■ Task brief ■
Pull out every line below holding the word "blocking".

Stored data
——————
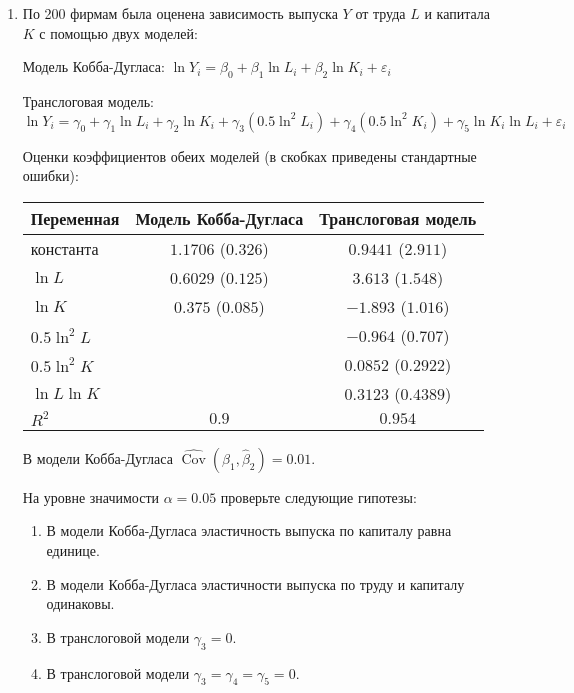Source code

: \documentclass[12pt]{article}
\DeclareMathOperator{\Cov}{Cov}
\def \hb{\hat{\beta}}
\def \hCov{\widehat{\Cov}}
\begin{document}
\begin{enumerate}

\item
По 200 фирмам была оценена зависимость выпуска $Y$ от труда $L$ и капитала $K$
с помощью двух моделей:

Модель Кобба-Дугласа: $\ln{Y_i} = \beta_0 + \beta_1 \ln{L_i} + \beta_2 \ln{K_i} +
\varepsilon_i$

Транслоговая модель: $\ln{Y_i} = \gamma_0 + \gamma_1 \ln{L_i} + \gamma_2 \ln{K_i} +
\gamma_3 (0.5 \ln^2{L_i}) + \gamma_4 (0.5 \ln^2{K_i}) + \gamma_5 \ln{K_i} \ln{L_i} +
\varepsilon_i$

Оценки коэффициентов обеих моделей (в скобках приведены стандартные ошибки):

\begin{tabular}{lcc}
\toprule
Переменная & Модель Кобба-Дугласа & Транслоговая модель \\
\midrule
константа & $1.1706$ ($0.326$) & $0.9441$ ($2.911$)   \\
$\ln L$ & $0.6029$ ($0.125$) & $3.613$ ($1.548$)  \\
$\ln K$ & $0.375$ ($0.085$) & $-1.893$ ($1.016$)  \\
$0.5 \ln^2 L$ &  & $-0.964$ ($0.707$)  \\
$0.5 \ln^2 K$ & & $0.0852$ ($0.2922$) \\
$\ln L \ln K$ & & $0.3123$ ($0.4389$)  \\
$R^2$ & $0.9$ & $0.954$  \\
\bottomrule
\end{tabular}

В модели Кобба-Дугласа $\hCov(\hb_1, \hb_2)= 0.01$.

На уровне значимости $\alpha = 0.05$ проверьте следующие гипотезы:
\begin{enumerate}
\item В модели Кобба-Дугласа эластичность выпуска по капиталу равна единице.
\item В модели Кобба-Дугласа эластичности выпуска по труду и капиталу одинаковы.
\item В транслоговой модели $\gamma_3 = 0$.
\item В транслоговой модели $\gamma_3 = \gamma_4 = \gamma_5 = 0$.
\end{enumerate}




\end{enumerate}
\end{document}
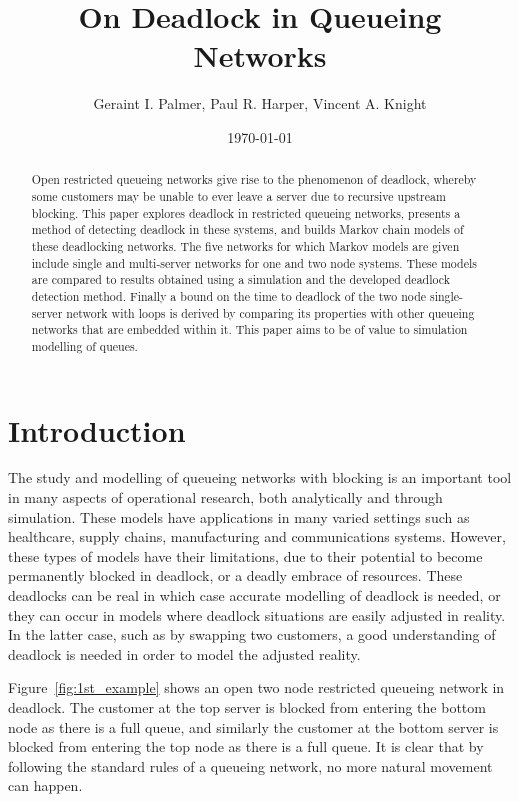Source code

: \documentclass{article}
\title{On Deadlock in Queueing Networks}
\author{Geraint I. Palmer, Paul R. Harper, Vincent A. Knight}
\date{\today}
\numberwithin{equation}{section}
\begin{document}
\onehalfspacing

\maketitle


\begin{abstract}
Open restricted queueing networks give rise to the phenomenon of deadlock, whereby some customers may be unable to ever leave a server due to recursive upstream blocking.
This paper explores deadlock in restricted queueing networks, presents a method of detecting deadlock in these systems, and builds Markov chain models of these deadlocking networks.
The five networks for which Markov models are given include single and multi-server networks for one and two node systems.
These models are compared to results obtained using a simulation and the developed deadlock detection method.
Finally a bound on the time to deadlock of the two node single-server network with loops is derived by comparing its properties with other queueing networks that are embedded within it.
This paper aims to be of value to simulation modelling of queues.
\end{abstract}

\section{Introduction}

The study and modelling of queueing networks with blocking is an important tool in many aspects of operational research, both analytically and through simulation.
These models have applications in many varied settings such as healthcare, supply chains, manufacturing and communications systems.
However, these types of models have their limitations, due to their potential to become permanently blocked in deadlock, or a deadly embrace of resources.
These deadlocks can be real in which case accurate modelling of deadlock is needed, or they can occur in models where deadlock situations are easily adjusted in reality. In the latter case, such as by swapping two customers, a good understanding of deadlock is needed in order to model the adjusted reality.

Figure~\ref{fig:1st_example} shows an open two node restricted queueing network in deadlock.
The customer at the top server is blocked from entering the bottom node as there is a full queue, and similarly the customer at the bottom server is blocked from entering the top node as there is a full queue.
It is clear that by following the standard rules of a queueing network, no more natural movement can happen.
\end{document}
——————
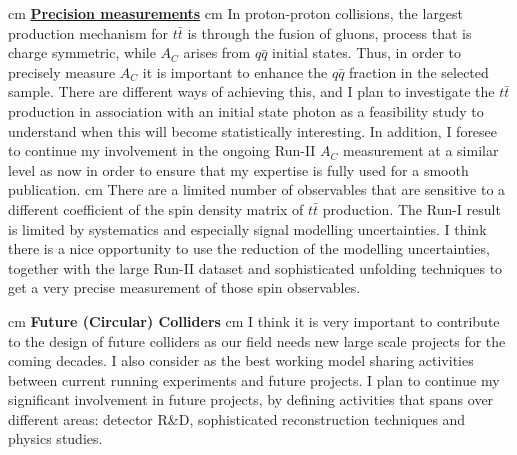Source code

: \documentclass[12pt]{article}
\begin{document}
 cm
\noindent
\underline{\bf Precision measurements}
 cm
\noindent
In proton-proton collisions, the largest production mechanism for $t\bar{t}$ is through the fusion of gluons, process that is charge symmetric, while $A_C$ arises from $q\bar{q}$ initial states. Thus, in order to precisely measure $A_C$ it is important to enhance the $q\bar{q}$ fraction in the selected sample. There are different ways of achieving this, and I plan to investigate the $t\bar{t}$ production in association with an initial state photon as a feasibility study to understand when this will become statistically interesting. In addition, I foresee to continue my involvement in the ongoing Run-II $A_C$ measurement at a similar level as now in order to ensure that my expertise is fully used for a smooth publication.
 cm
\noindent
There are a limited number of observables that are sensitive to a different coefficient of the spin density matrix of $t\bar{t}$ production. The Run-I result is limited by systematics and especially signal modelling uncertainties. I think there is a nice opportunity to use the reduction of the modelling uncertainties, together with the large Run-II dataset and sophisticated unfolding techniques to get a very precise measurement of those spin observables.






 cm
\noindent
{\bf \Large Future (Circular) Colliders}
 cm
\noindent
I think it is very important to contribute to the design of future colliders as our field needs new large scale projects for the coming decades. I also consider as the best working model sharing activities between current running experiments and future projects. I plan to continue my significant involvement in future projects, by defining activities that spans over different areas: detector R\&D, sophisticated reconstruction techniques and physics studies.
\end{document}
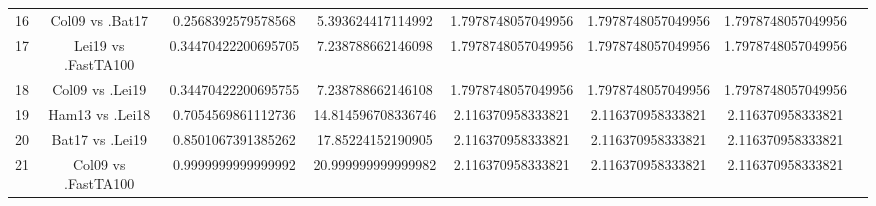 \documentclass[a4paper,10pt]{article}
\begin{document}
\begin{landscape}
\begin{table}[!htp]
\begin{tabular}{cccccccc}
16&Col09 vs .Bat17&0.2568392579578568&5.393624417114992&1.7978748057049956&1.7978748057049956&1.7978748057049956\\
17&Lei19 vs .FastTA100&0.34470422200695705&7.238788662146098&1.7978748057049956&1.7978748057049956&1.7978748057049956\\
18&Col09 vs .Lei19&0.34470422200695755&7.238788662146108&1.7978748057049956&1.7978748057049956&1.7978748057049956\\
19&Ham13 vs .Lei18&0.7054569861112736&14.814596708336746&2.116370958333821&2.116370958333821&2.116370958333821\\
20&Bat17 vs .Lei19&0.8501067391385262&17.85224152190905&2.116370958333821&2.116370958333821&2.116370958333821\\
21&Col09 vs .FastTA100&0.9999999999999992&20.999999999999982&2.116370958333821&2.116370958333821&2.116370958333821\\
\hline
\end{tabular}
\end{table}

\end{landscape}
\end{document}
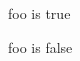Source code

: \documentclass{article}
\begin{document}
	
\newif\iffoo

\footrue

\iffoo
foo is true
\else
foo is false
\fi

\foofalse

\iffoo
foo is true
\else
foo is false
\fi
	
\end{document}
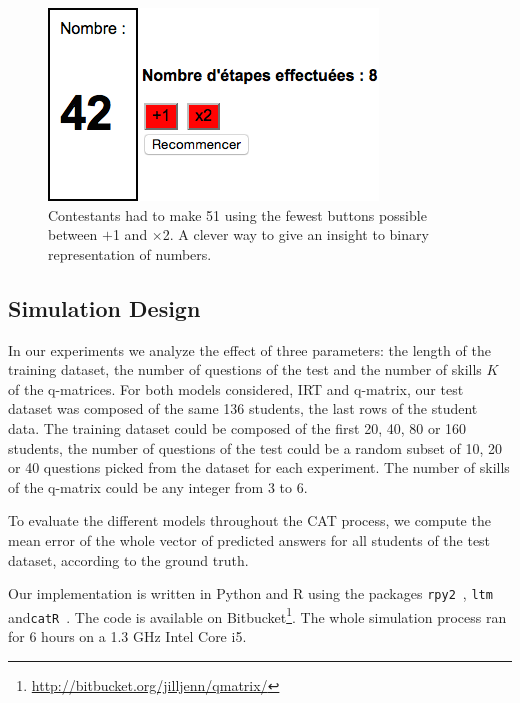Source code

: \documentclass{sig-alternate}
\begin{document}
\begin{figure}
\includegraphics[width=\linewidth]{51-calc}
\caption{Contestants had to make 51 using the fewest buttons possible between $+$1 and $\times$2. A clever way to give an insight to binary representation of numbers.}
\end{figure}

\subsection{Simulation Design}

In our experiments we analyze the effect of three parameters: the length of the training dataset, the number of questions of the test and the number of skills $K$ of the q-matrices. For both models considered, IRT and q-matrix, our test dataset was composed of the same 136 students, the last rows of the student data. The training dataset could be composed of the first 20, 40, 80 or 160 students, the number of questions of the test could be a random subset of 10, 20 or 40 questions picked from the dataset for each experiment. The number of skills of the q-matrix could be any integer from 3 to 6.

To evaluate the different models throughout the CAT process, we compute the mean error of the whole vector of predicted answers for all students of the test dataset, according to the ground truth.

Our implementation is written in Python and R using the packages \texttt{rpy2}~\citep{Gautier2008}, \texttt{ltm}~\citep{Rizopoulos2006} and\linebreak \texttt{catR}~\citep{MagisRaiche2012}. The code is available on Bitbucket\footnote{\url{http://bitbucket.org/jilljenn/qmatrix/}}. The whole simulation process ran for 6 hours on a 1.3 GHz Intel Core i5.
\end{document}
——————
■ Response to the exercise ■
Open restricted queueing networks give rise to the phenomenon of deadlock, whereby some customers may be unable to ever leave a server due to recursive upstream blocking.
The study and modelling of queueing networks with blocking is an important tool in many aspects of operational research, both analytically and through simulation.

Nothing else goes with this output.